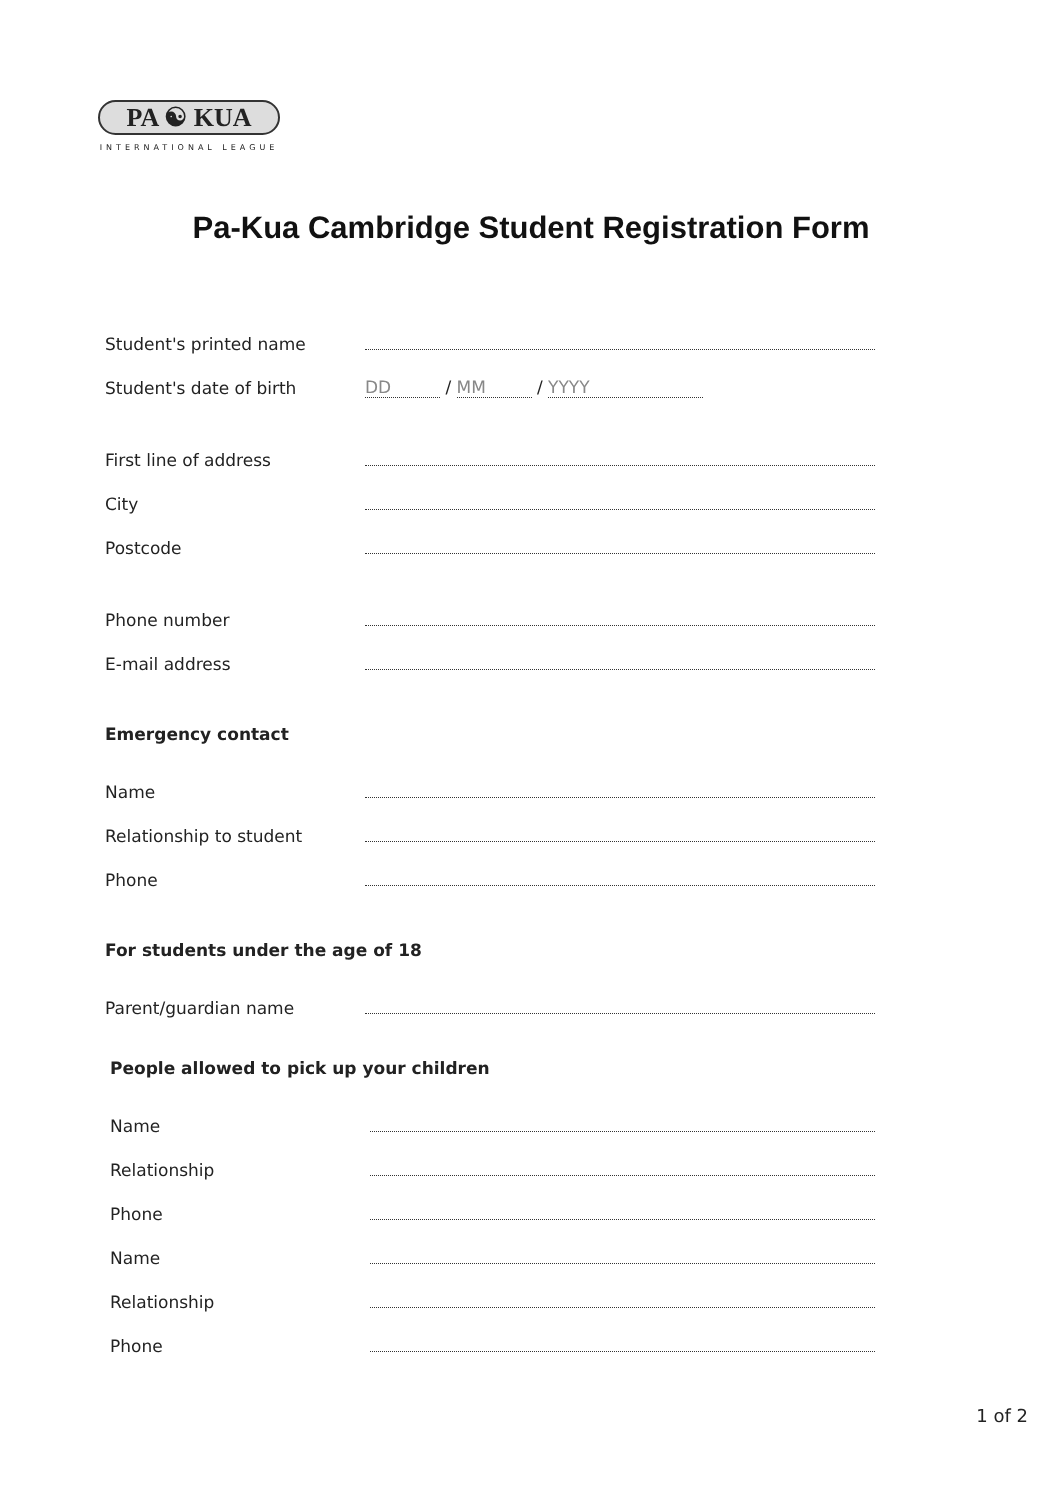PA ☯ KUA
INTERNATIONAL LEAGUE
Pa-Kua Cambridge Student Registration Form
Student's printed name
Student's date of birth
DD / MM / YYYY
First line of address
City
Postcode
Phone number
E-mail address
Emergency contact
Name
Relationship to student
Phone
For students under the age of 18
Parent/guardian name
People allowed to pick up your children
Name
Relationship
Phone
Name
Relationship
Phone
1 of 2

About this exercise =>
An exact copy of the lines from the one with "E-mail address" through the last line of the listing is the whole answer.

Answer space =>
E-mail address
Emergency contact
Name
Relationship to student
Phone
For students under the age of 18
Parent/guardian name
People allowed to pick up your children
Name
Relationship
Phone
Name
Relationship
Phone
1 of 2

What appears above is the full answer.